Your instructions: Copy the records from their beginning through the line containing "სწავლის გახალისება", both ends included, without changing anything. Leave the pictures out of your copy.

*** Begin section ***

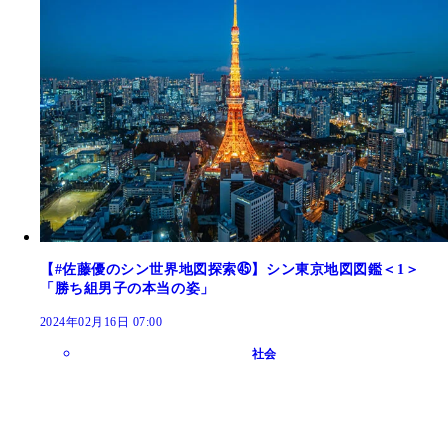
【#佐藤優のシン世界地図探索㊺】シン東京地図図鑑＜1＞
「勝ち組男子の本当の姿」
2024年02月16日 07:00
社会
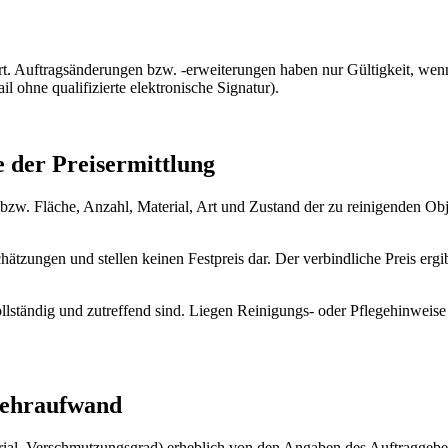
rt. Auftragsänderungen bzw. -erweiterungen haben nur Gültigkeit, we
il ohne qualifizierte elektronische Signatur).
 der Preisermittlung
w. Fläche, Anzahl, Material, Art und Zustand der zu reinigenden Ob
hätzungen und stellen keinen Festpreis dar. Der verbindliche Preis ergi
llständig und zutreffend sind. Liegen Reinigungs- oder Pflegehinweise
 Mehraufwand
erial, Verschmutzungsgrad) erheblich von den Angaben des Auftraggeber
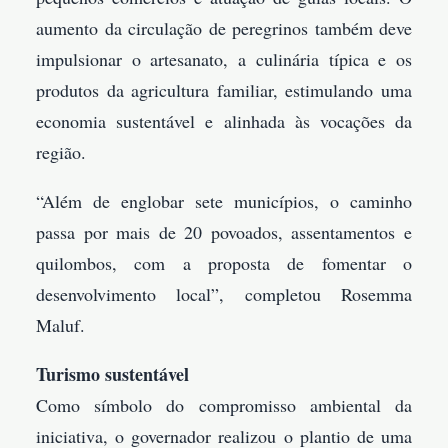
aumento da circulação de peregrinos também deve
impulsionar o artesanato, a culinária típica e os
produtos da agricultura familiar, estimulando uma
economia sustentável e alinhada às vocações da
região.
“Além de englobar sete municípios, o caminho
passa por mais de 20 povoados, assentamentos e
quilombos, com a proposta de fomentar o
desenvolvimento local”, completou Rosemma
Maluf.
Turismo sustentável
Como símbolo do compromisso ambiental da
iniciativa, o governador realizou o plantio de uma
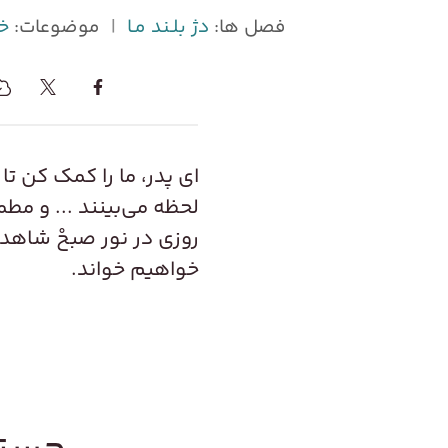
فصل ها:
دژ بلـند مـا
|
موضوعات:
خ
ای پدر، ما را کمک کن تا
لحظه می‌بینند ... و مط
روزی در نور صبحْ شاهد ک
خواهیم خواند.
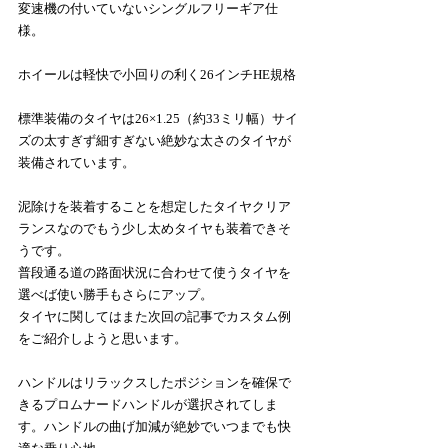
変速機の付いていないシングルフリーギア仕
様。
ホイールは軽快で小回りの利く26インチHE規格
標準装備のタイヤは26×1.25（約33ミリ幅）サイ
ズの太すぎず細すぎない絶妙な太さのタイヤが
装備されています。
泥除けを装着することを想定したタイヤクリア
ランスなのでもう少し太めタイヤも装着できそ
うです。
普段通る道の路面状況に合わせて使うタイヤを
選べば使い勝手もさらにアップ。
タイヤに関してはまた次回の記事でカスタム例
をご紹介しようと思います。
ハンドルはリラックスしたポジションを確保で
きるプロムナードハンドルが選択されてしま
す。ハンドルの曲げ加減が絶妙でいつまでも快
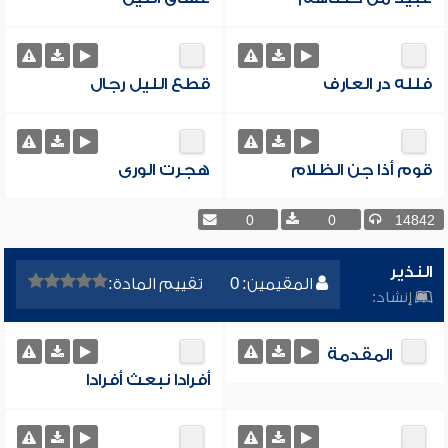
فلله در العارف
قطع الليل رجال
قوم أذا جن الظلام
هجرت الورى
0
0
14842
النذير
المقيمين: 0
تقييم المادة:
إنشاد:
المقدمة
أفرادا نبعث أفرادا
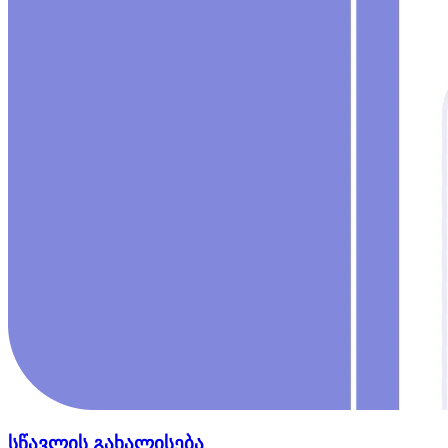
სწავლის გახალისება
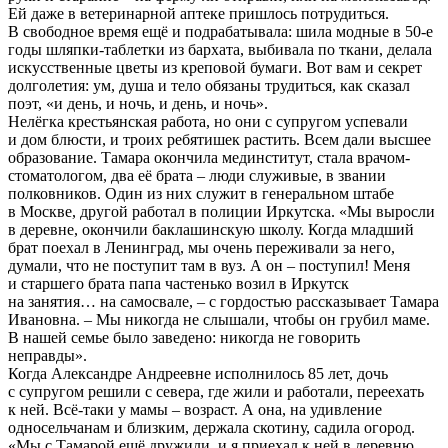
Ей даже в ветеринарной аптеке пришлось потрудиться.
В свободное время ещё и подрабатывала: шила модные в 50-е
годы шляпки-таблетки из бархата, выбивала по ткани, делала
искусственные цветы из креповой бумаги. Вот вам и секрет
долголетия: ум, душа и тело обязаны трудиться, как сказал
поэт, «и день, и ночь, и день, и ночь».
Нелёгка крестьянская работа, но они с супругом успевали
и дом блюсти, и троих ребятишек растить. Всем дали высшее
образование. Тамара окончила мединститут, стала врачом-
стоматологом, два её брата – люди служивые, в звании
полковников. Один из них служит в генеральном штабе
в Москве, другой работал в полиции Иркутска. «Мы выросли
в деревне, окончили баклашинскую школу. Когда младший
брат поехал в Ленинград, мы очень переживали за него,
думали, что не поступит там в вуз. А он – поступил! Меня
и старшего брата папа частенько возил в Иркутск
на занятия… на самосвале, – с гордостью рассказывает Тамара
Ивановна. – Мы никогда не слышали, чтобы он грубил маме.
В нашей семье было заведено: никогда не говорить
неправды».
Когда Александре Андреевне исполнилось 85 лет, дочь
с супругом решили с севера, где жили и работали, переехать
к ней. Всё-таки у мамы – возраст. А она, на удивление
односельчанам и близким, держала скотину, садила огород.
«Мы с Тамарой ещё дружили, и я приехал к ней в деревню.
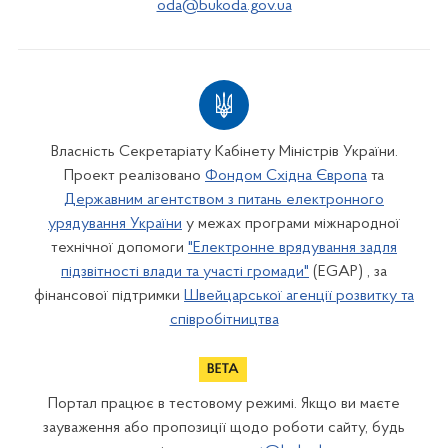
oda@bukoda.gov.ua
Власність Секретаріату Кабінету Міністрів України.
Проект реалізовано
Фондом Східна Європа
та
Державним агентством з питань електронного
урядування України
у межах програми міжнародної
технічної допомоги
"Електронне врядування задля
підзвітності влади та участі громади"
(EGAP) , за
фінансової підтримки
Швейцарської агенції розвитку та
співробітництва
Портал працює в тестовому режимі. Якщо ви маєте
зауваження або пропозиції щодо роботи сайту, будь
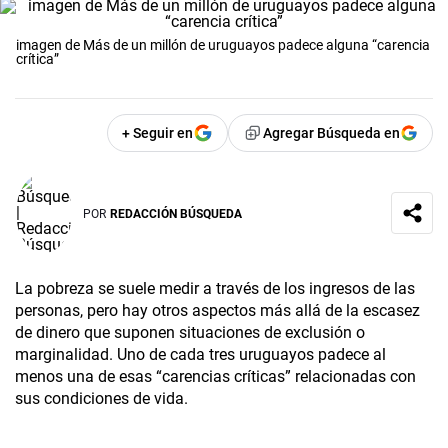
imagen de Más de un millón de uruguayos padece alguna “carencia
crítica”
+ Seguir en
Agregar Búsqueda en
POR
REDACCIÓN BÚSQUEDA
La pobreza se suele medir a través de los ingresos de las
personas, pero hay otros aspectos más allá de la escasez
de dinero que suponen situaciones de exclusión o
marginalidad. Uno de cada tres uruguayos padece al
menos una de esas “carencias críticas” relacionadas con
sus condiciones de vida.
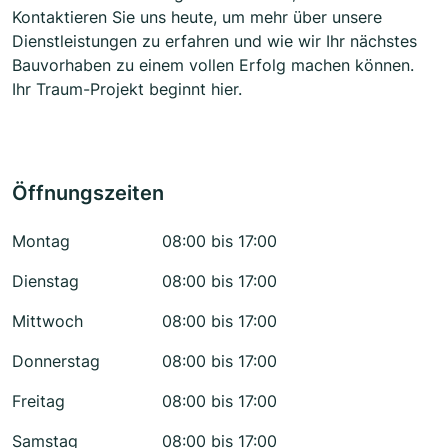
Kontaktieren Sie uns heute, um mehr über unsere
Dienstleistungen zu erfahren und wie wir Ihr nächstes
Bauvorhaben zu einem vollen Erfolg machen können.
Ihr Traum-Projekt beginnt hier.
Öffnungszeiten
Montag
08:00 bis 17:00
Dienstag
08:00 bis 17:00
Mittwoch
08:00 bis 17:00
Donnerstag
08:00 bis 17:00
Freitag
08:00 bis 17:00
Samstag
08:00 bis 17:00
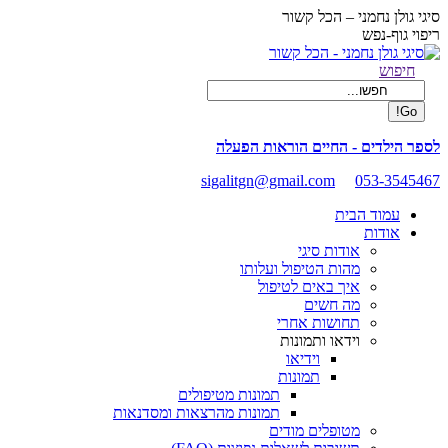
Skip
סיגי גולן נחמני – הכל קשור
to
ריפוי גוף-נפש
content
Facebook
Search:
חיפוש
page
opens
in
new
לספר הילדים - החיים הוראות הפעלה
window
sigalitgn@gmail.com
053-3545467
עמוד הבית
אודות
אודות סיגי
מהות הטיפול ועלותו
איך באים לטיפול
מה חשים
תחושות אחרי
וידאו ותמונות
וידיאו
תמונות
תמונות מטיפולים
תמונות מהרצאות ומסדנאות
מטופלים מודים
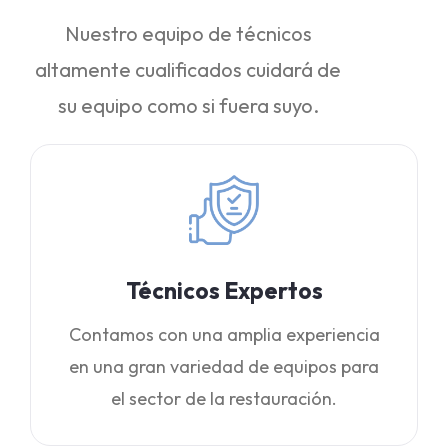
Nuestro equipo de técnicos
altamente cualificados cuidará de
su equipo como si fuera suyo.
Técnicos Expertos
Contamos con una amplia experiencia
en una gran variedad de equipos para
el sector de la restauración.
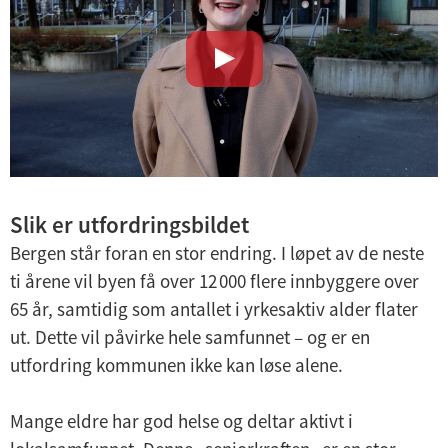
Slik er utfordringsbildet
Bergen står foran en stor endring. I løpet av de neste
ti årene vil byen få over 12 000 flere innbyggere over
65 år, samtidig som antallet i yrkesaktiv alder flater
ut. Dette vil påvirke hele samfunnet – og er en
utfordring kommunen ikke kan løse alene.
Mange eldre har god helse og deltar aktivt i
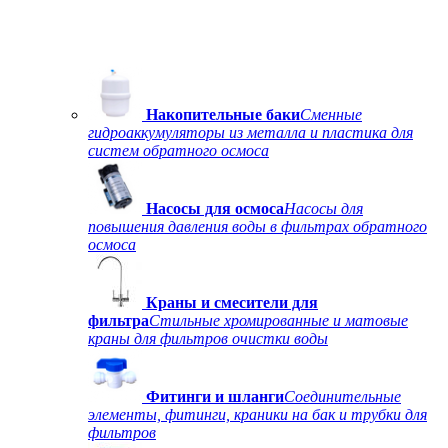
Накопительные баки
Сменные
гидроаккумуляторы из металла и пластика для
систем обратного осмоса
Насосы для осмоса
Насосы для
повышения давления воды в фильтрах обратного
осмоса
Краны и смесители для
фильтра
Стильные хромированные и матовые
краны для фильтров очистки воды
Фитинги и шланги
Соединительные
элементы, фитинги, краники на бак и трубки для
фильтров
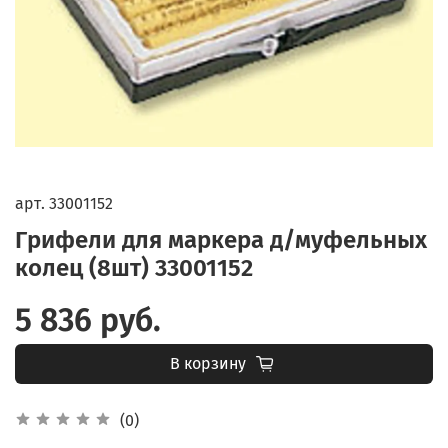
арт.
33001152
Грифели для маркера д/муфельных
колец (8шт) 33001152
5 836 руб.
В корзину
(0)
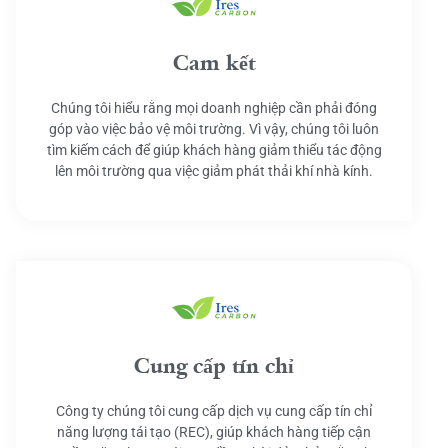
Cam kết
Chúng tôi hiểu rằng mọi doanh nghiệp cần phải đóng
góp vào việc bảo vệ môi trường. Vì vậy, chúng tôi luôn
tìm kiếm cách để giúp khách hàng giảm thiểu tác động
lên môi trường qua việc giảm phát thải khí nhà kính.
Cung cấp tín chỉ
Công ty chúng tôi cung cấp dịch vụ cung cấp tín chỉ
năng lượng tái tạo (REC), giúp khách hàng tiếp cận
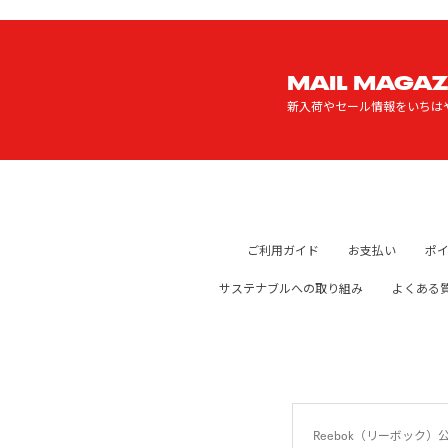
MAIL MAGAZ
新入荷やセール情報をいちは
ご利用ガイド
お支払い
ポ
サステナブルへの取り組み
よくある
Reebok（リーボッ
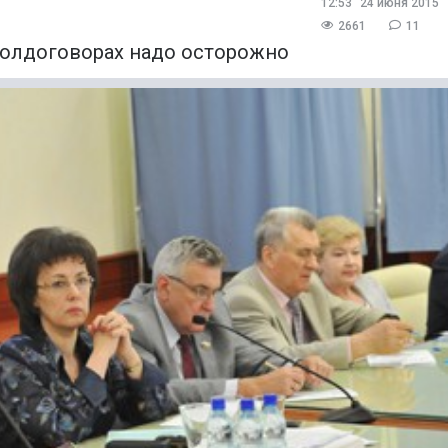
12:53
24 июня 2015
2661
11
олдоговорах надо осторожно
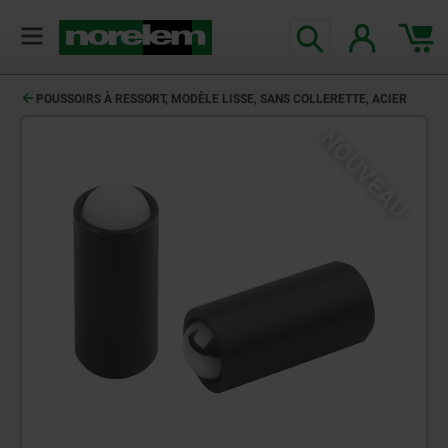
POUSSOIRS À RESSORT, MODÈLE LISSE, SANS COLLERETTE, ACIER
NOUVEAU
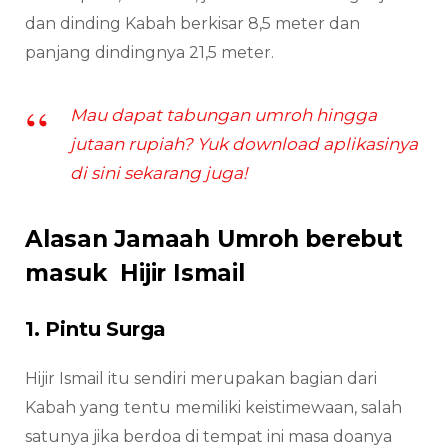
dan dinding Kabah berkisar 8,5 meter dan
panjang dindingnya 21,5 meter.
Mau dapat tabungan umroh hingga
jutaan rupiah? Yuk download aplikasinya
di sini sekarang juga!
Alasan Jamaah Umroh berebut
masuk Hijir Ismail
1. Pintu Surga
Hijir Ismail itu sendiri merupakan bagian dari
Kabah yang tentu memiliki keistimewaan, salah
satunya jika berdoa di tempat ini masa doanya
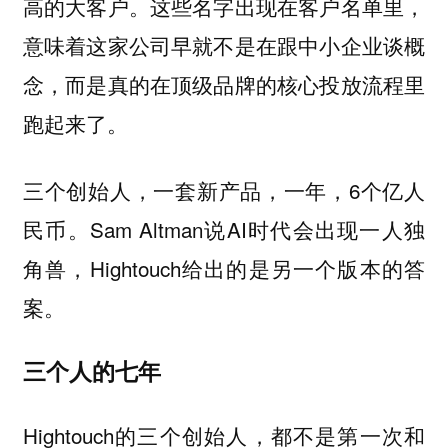
高的大客户。这些名字出现在客户名单里，
意味着这家公司早就不是在跟中小企业谈概
念，而是真的在顶级品牌的核心投放流程里
跑起来了。
三个创始人，一套新产品，一年，6个亿人
民币。Sam Altman说AI时代会出现一人独
角兽，Hightouch给出的是另一个版本的答
案。
三个人的七年
Hightouch的三个创始人，都不是第一次和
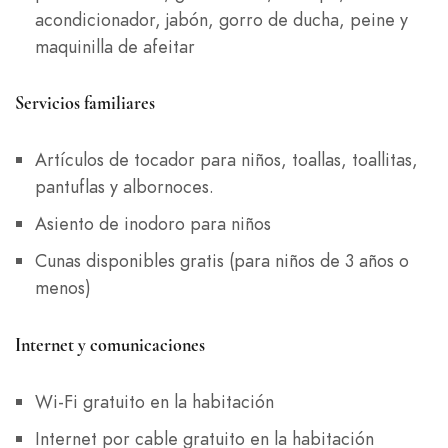
acondicionador, jabón, gorro de ducha, peine y
maquinilla de afeitar
Servicios familiares
Artículos de tocador para niños, toallas, toallitas,
pantuflas y albornoces.
Asiento de inodoro para niños
Cunas disponibles gratis (para niños de 3 años o
menos)
Internet y comunicaciones
Wi-Fi gratuito en la habitación
Internet por cable gratuito en la habitación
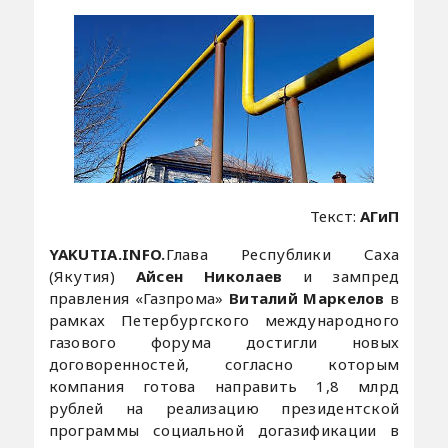
Текст:
АГиП
YAKUTIA.INFO.
Глава Республики Саха
(Якутия)
Айсен Николаев
и зампред
правления «Газпрома»
Виталий Маркелов
в
рамках Петербургского международного
газового форума достигли новых
договоренностей, согласно которым
компания готова направить 1,8 млрд
рублей на реализацию президентской
программы социальной догазификации в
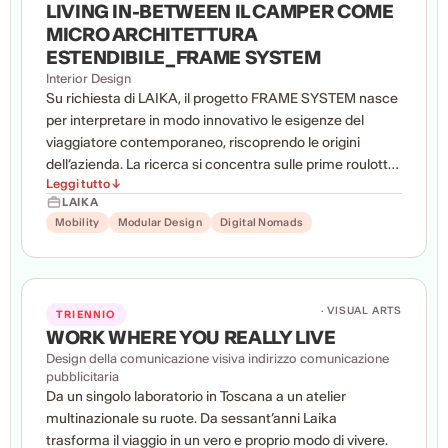
LIVING IN-BETWEEN IL CAMPER COME
MICRO ARCHITETTURA
ESTENDIBILE_FRAME SYSTEM
Interior Design
Su richiesta di LAIKA, il progetto FRAME SYSTEM nasce
per interpretare in modo innovativo le esigenze del
viaggiatore contemporaneo, riscoprendo le origini
dell’azienda. La ricerca si concentra sulle prime roulotte
Leggi tutto ↓
degli anni Sessanta, simbolo di un’epoca di profonda
LAIKA
trasformazione culturale culminata nel 1968. In quegli
Mobility
Modular Design
Digital Nomads
anni il viaggio diventa strumento di libertà, scoperta ed
emancipazione. FRAME SYSTEM reinterpreta questo
spirito attraverso una proposta contemporanea, capace
di coniugare identità storica, flessibilità e nuove
· VISUAL ARTS
TRIENNIO
modalità dell’abitare in movimento.
WORK WHERE YOU REALLY LIVE
Design della comunicazione visiva indirizzo comunicazione
pubblicitaria
Da un singolo laboratorio in Toscana a un atelier
multinazionale su ruote. Da sessant’anni Laika
trasforma il viaggio in un vero e proprio modo di vivere.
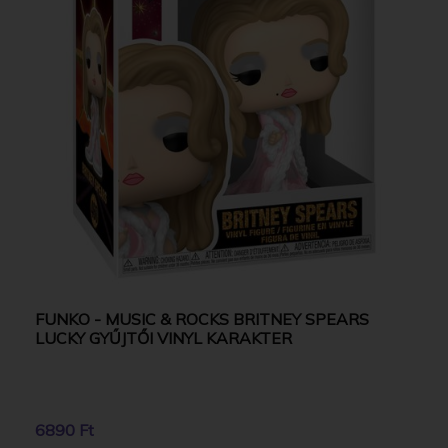
FUNKO - MUSIC & ROCKS BRITNEY SPEARS
LUCKY GYŰJTŐI VINYL KARAKTER
6890 Ft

*** End section ***

Answer to the problem:
【#佐藤優のシン世界地図探索㊺】シン東京地図図鑑＜1＞
「勝ち組男子の本当の姿」
2024年02月16日 07:00
社会
rt. Auftragsänderungen bzw. -erweiterungen haben nur Gültigkeit, we
il ohne qualifizierte elektronische Signatur).
 der Preisermittlung
w. Fläche, Anzahl, Material, Art und Zustand der zu reinigenden Ob
hätzungen und stellen keinen Festpreis dar. Der verbindliche Preis ergi
llständig und zutreffend sind. Liegen Reinigungs- oder Pflegehinweise
 Mehraufwand
erial, Verschmutzungsgrad) erheblich von den Angaben des Auftraggeber
aumento da circulação de peregrinos também deve
impulsionar o artesanato, a culinária típica e os
produtos da agricultura familiar, estimulando uma
economia sustentável e alinhada às vocações da
região.
“Além de englobar sete municípios, o caminho
passa por mais de 20 povoados, assentamentos e
quilombos, com a proposta de fomentar o
desenvolvimento local”, completou Rosemma
Maluf.
Turismo sustentável
Como símbolo do compromisso ambiental da
iniciativa, o governador realizou o plantio de uma
فصل ها:
دژ بلـند مـا
|
موضوعات:
خ
ای پدر، ما را کمک کن تا
لحظه می‌بینند ... و مط
روزی در نور صبحْ شاهد ک
خواهیم خواند.
変速機の付いていないシングルフリーギア仕
様。
ホイールは軽快で小回りの利く26インチHE規格
標準装備のタイヤは26×1.25（約33ミリ幅）サイ
ズの太すぎず細すぎない絶妙な太さのタイヤが
装備されています。
泥除けを装着することを想定したタイヤクリア
ランスなのでもう少し太めタイヤも装着できそ
うです。
普段通る道の路面状況に合わせて使うタイヤを
選べば使い勝手もさらにアップ。
タイヤに関してはまた次回の記事でカスタム例
をご紹介しようと思います。
ハンドルはリラックスしたポジションを確保で
きるプロムナードハンドルが選択されてしま
す。ハンドルの曲げ加減が絶妙でいつまでも快
فلله در العارف
قطع الليل رجال
قوم أذا جن الظلام
هجرت الورى
0
0
14842
النذير
المقيمين: 0
تقييم المادة:
إنشاد:
المقدمة
أفرادا نبعث أفرادا
სწავლის გახალისება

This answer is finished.